At Ohio State, students have the opportunity to go on trips abroad with their program.

“With how interconnected the world is, students need to be able to interact with that lens,” Bailey said.

Bailey and Steffan explained students can go on shorter global business expedition trips or a longer global applied projects trip.

“These programs are very popular and they interact with students from other universities,” Steffan added.

The global applied projects trip begins at Ohio State, where students work on a project for an international firm for seven weeks. At the end of the semester, students go overseas for three weeks to work on site.

“We find projects for every student that wants to travel because that is important,” Bailey said. “Every student has the opportunity to gain more experience and learn how to work in a global setting.”

Granot said international study tours, like the two that are offered in Ashland’s MBA program, help students grow on a professional and personal scale.

“In the past, our students have gained a global perspective as they’ve discovered the magical ‘city of a hundred spires,’ seen thousands of years of history in Israel, explored Tallinn’s food scene and toured major landmarks,” Granot recalled. “During these visits, students are provided with abundant opportunities to immerse themselves in cultural events.”

Granot explained these cultural events offer professionals a new point of view.

“These events not only offer an expanded point of view on cultural practices of the world but also provide students with a sought-after skill set that allows them to understand and analyze situations through a different lens,” Granot said.

Bailey said international experiences help MBA students see businesses on a global stage.

“The decisions that managers make tend to be myopic as they sometimes don’t look for things in the long run, sometimes ignoring how their firm interacts on a global stage,” he stated. “In order for students to interact on that broader stage, they need to get out of their comfort one and gain that perspective about how they can understand and interact with others in different countries.”

Steffan said students interested in international opportunities should consider the benefits of participating.

“Business is global indeed, so we want them to understand how to work in multi-locational teams,” she said. “They are learning how to build relationships and skill sets.

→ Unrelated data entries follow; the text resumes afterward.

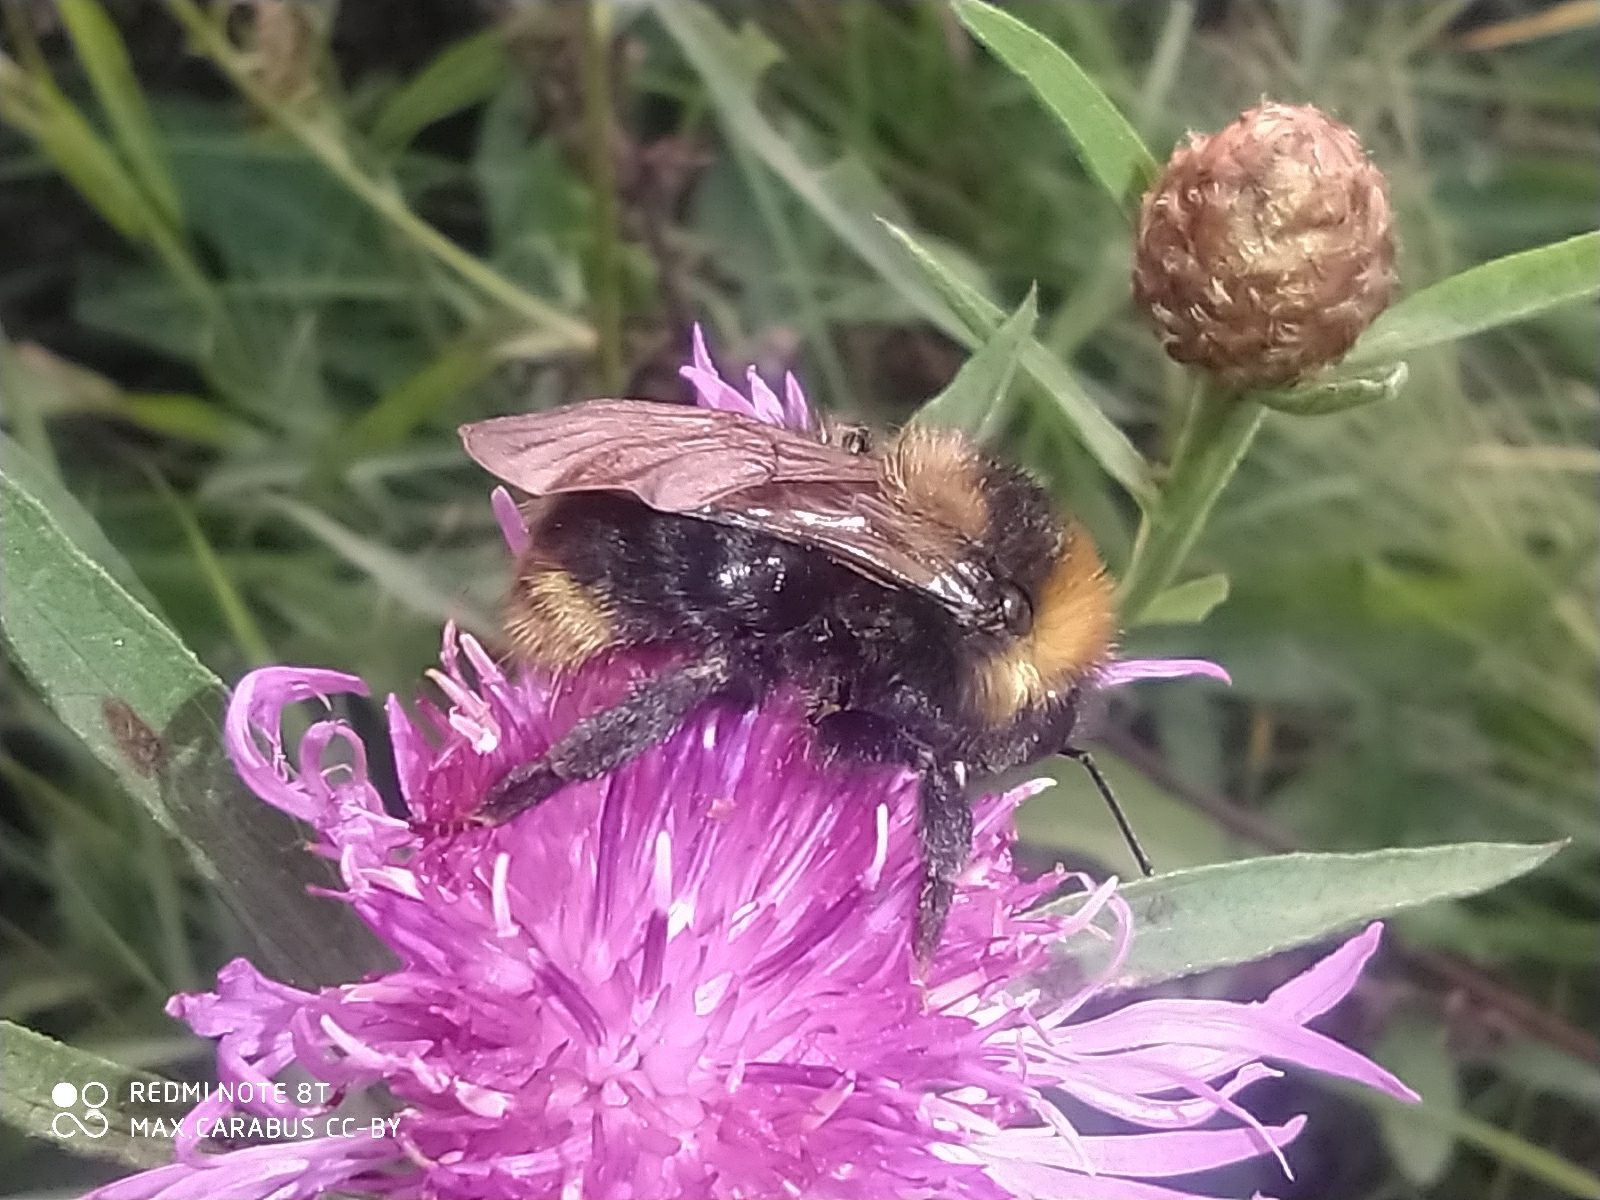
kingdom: Animalia
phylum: Arthropoda
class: Insecta
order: Hymenoptera
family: Apidae
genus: Bombus
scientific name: Bombus campestris
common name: Field cuckoo-bee
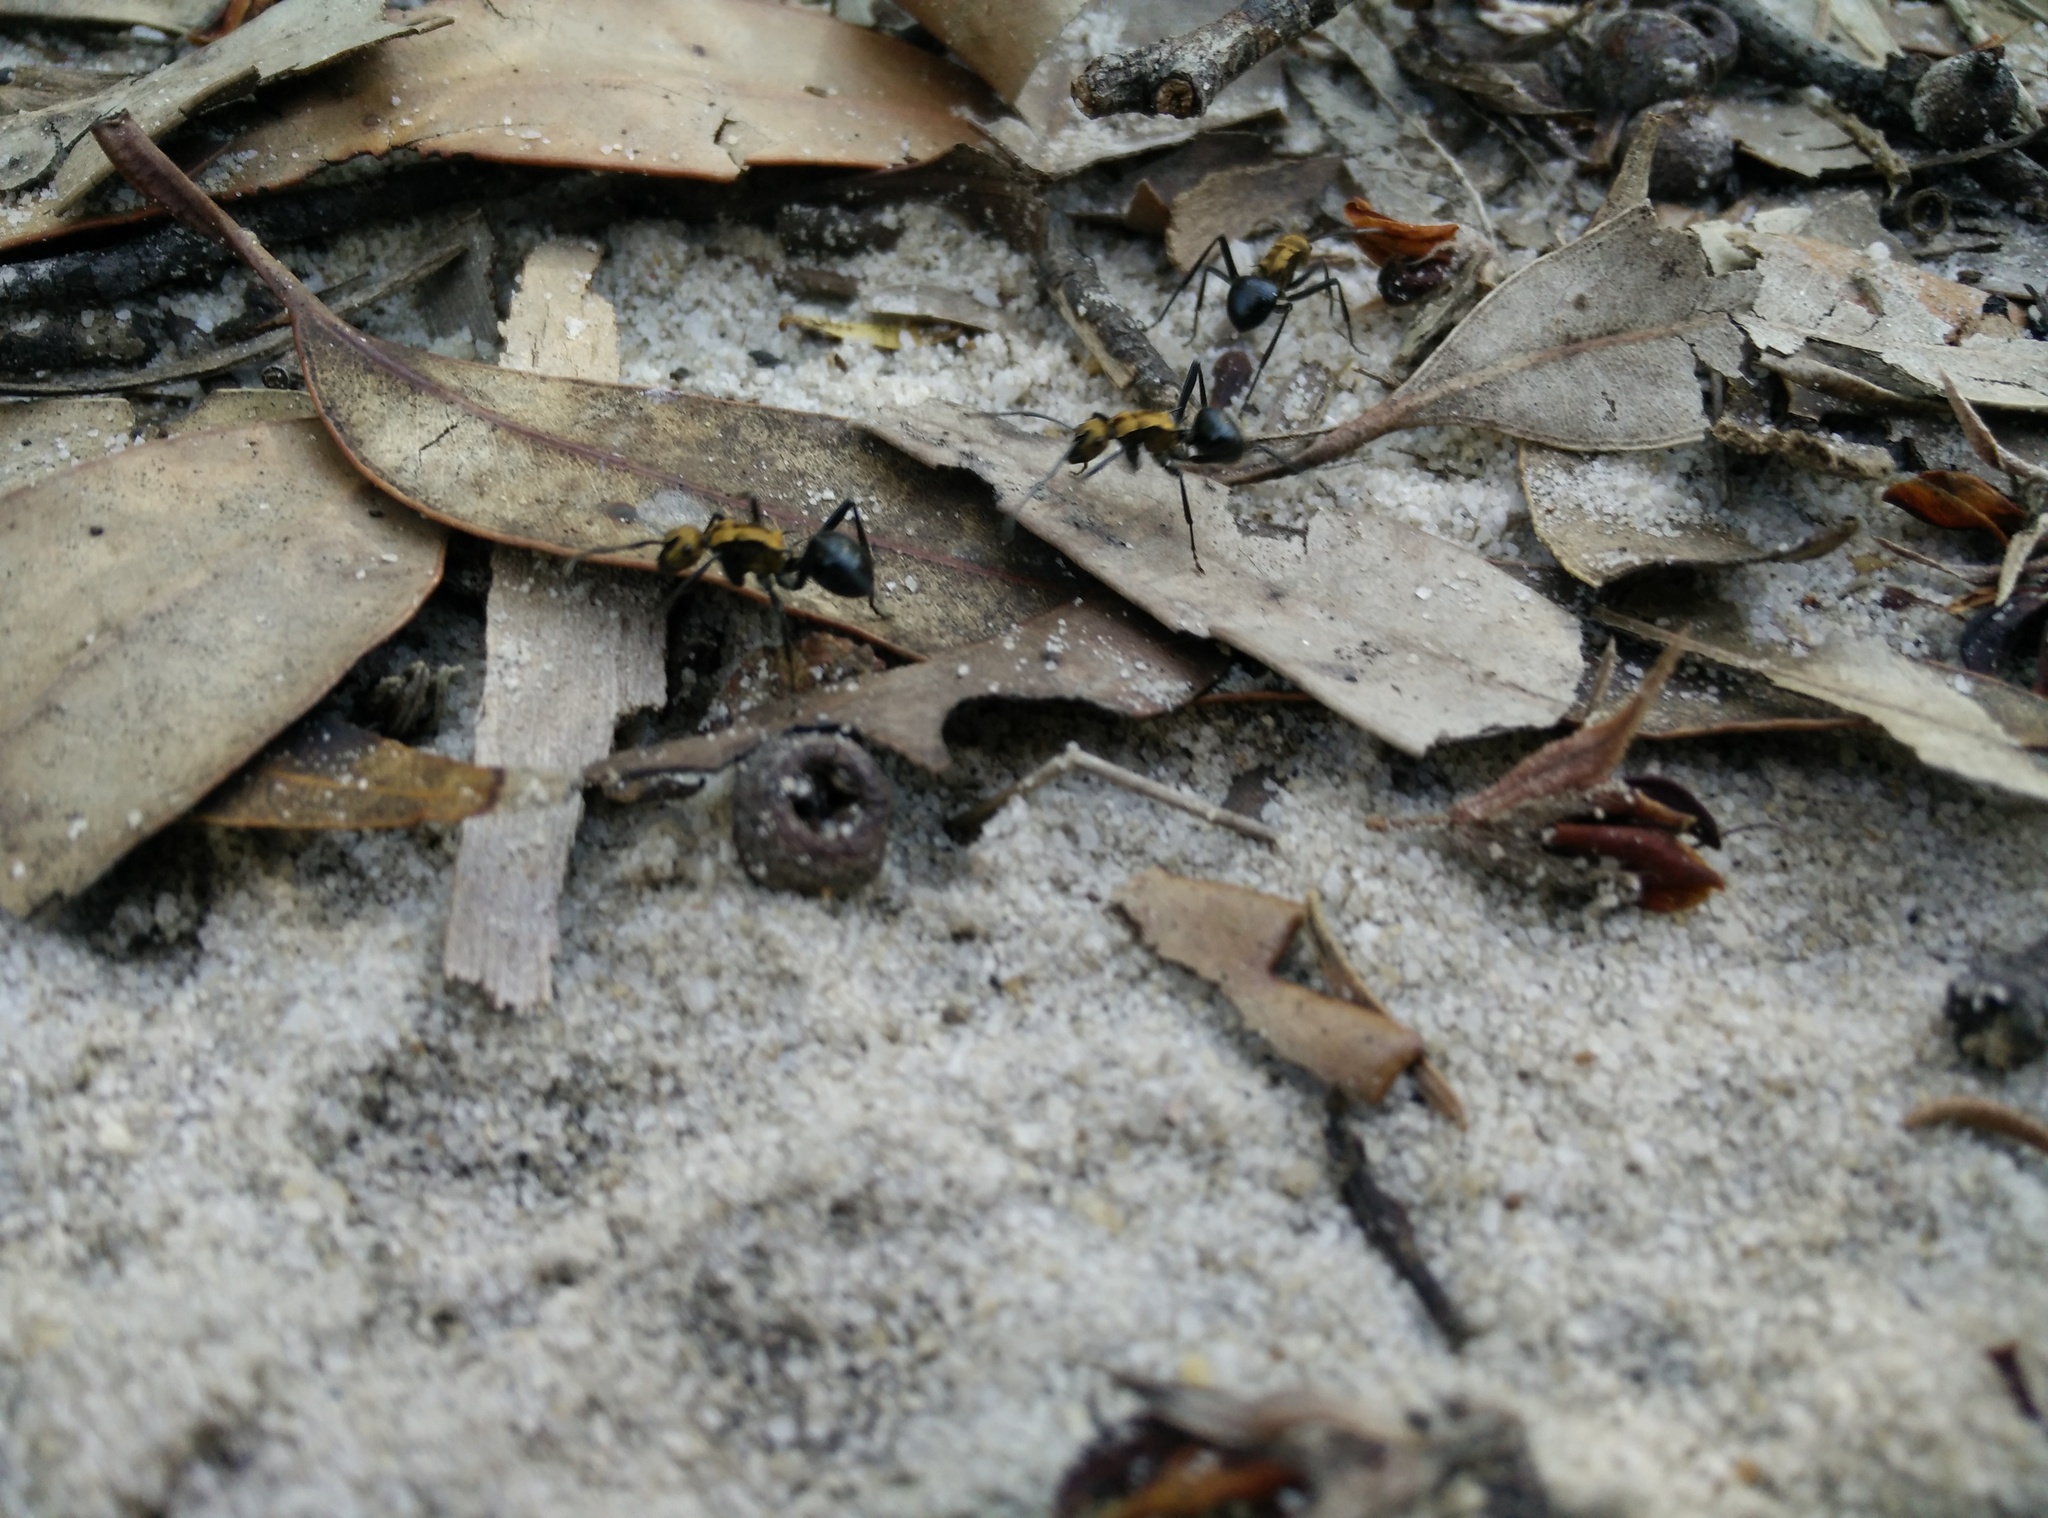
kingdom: Animalia
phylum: Arthropoda
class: Insecta
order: Hymenoptera
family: Formicidae
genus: Polyrhachis
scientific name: Polyrhachis semiaurata
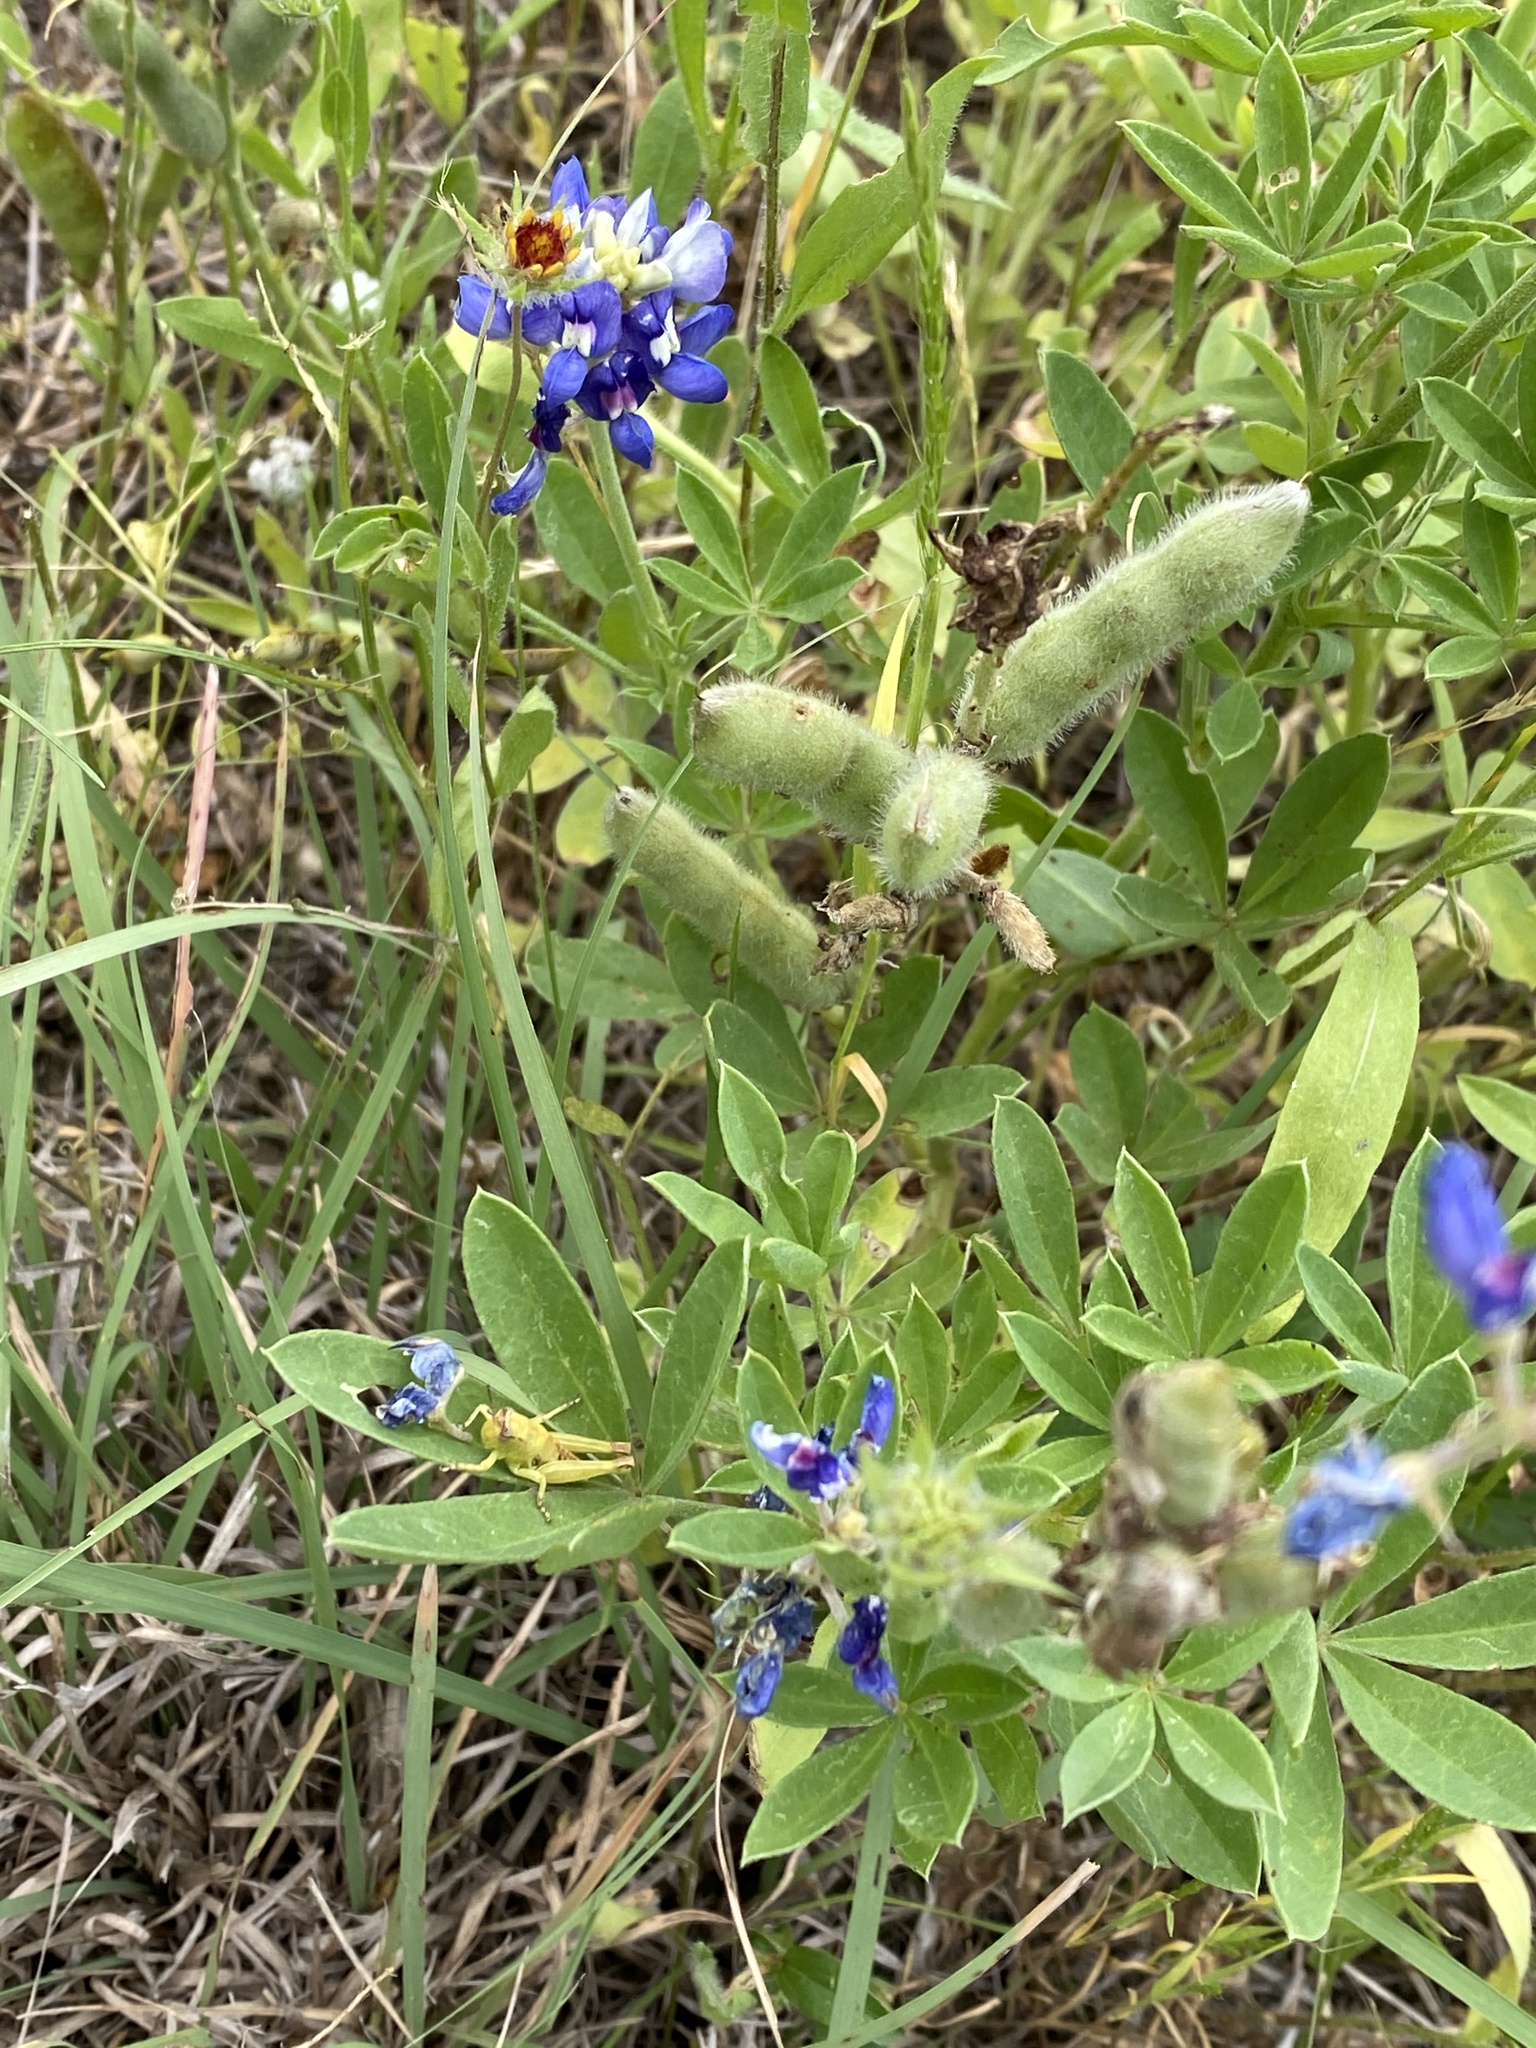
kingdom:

And when traveling abroad, that’s the real world. We want to emulate what the real world is like.”

Bailey added, “When you move to this global level, they may be going to a country they could eventually work within their career. These are things they will take with them, learning to be comfortable with discomfort. That alone is worth the trip.”

Granot said it’s important to know what one wants to do.

“Outline the aspects you’re seeking to gain from an MBA program and begin the process with a clear and driven mind,” he said. “Our most successful applicants are individuals who are eager to learn from our facility with real-world experience, who are seeking to expand their academic knowledge and professional network and can demonstrate why this program is essential for personal growth.”

Publisher’s note: Elad Granot is a member of the Cleveland Jewish Publication Company Board of Directors.